> [What you will do] I'd like every entry returned exactly as it is, with the images left out.

##### Data section #####

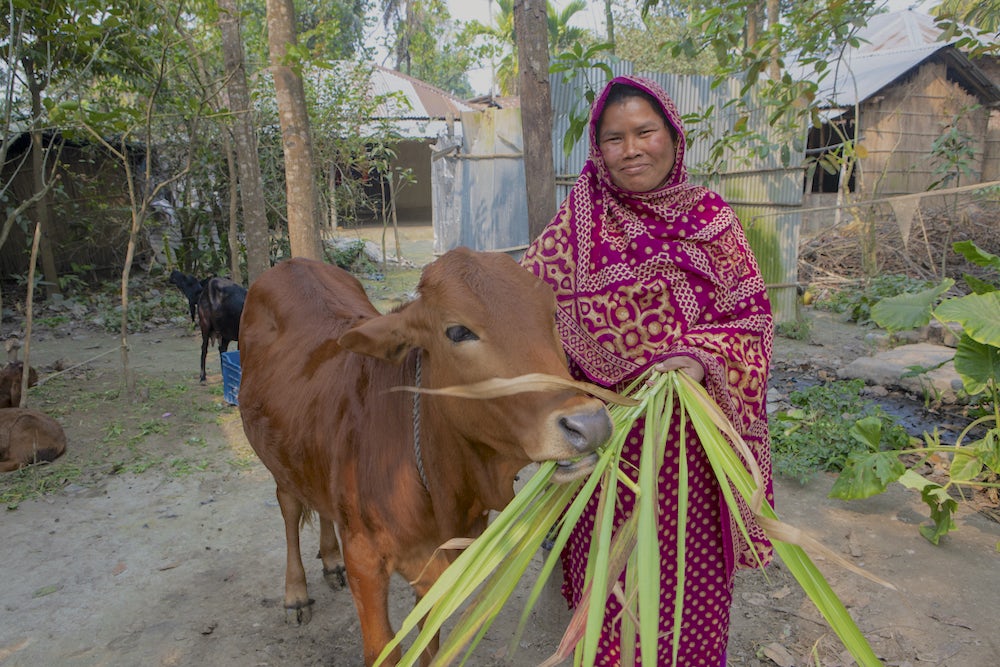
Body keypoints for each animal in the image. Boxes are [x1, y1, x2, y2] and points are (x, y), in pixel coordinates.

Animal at [238, 248, 612, 664]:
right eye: (458, 331)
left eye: (551, 317)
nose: (589, 423)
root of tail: (293, 262)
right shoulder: (365, 561)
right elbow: (383, 649)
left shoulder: (444, 564)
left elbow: (430, 644)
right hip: (275, 457)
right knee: (288, 506)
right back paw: (295, 594)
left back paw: (330, 559)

#####

> [Reply to the task]
Body keypoints for each animal in the image. Boxes are [x1, y1, x2, y2] and points are (x, y), in pixel coordinates.

Animal at [238, 248, 612, 664]:
right eye: (458, 331)
left eye: (551, 317)
nose: (589, 423)
root of tail: (293, 262)
right shoulder: (365, 561)
right elbow: (383, 649)
left shoulder: (444, 564)
left elbow: (430, 644)
right hip: (275, 457)
right knee: (288, 506)
right back paw: (295, 594)
left back paw: (330, 559)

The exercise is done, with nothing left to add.